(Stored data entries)
- Opening Delimiter -

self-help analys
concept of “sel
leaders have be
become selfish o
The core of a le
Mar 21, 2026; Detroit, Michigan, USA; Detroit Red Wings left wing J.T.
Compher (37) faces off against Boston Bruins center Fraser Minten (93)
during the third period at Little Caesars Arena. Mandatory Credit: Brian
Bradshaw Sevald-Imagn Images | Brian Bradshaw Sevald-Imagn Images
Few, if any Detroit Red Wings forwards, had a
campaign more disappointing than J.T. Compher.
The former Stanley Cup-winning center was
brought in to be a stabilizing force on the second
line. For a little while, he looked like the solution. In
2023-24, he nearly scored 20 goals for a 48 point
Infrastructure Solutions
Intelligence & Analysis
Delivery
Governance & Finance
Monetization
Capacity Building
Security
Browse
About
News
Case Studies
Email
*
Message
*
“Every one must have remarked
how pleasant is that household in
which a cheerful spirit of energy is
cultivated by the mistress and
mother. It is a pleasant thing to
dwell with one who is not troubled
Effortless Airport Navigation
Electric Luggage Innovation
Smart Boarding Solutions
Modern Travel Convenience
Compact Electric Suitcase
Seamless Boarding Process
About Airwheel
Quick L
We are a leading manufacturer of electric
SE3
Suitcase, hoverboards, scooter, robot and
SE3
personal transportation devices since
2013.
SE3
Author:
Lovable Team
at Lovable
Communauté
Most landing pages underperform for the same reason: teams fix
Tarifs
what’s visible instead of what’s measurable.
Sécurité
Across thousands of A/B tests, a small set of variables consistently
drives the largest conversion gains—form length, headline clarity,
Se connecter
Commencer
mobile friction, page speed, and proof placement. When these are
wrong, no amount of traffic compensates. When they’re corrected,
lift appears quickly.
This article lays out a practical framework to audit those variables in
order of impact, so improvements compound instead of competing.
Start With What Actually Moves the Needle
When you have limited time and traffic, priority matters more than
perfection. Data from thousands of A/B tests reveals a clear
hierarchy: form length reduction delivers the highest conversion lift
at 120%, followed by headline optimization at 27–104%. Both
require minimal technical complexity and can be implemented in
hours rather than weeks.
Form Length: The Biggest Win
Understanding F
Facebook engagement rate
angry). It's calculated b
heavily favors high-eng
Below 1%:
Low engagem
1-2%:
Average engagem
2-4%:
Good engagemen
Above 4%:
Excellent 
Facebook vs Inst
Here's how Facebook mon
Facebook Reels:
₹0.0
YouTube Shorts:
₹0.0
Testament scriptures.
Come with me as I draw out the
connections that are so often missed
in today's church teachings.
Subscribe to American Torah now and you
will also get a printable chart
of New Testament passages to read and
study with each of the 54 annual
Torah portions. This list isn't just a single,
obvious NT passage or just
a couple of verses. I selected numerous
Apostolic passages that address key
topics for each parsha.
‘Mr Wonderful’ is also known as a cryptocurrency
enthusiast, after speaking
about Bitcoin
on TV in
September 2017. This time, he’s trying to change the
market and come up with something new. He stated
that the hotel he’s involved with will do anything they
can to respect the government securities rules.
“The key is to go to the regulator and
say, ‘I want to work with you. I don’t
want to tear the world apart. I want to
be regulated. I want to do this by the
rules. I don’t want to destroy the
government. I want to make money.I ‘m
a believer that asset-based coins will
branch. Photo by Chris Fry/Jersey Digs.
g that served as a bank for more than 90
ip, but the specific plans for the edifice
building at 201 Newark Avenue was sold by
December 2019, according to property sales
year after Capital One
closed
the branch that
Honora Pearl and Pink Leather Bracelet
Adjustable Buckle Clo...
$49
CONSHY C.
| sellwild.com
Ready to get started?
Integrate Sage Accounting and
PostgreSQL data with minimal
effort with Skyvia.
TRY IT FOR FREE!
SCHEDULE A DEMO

- Closing Delimiter -

▶ **Problem to work on**: List each line from the entries above that contains the word "variables".

▶ **Task output**:
Across thousands of A/B tests, a small set of variables consistently
This article lays out a practical framework to audit those variables in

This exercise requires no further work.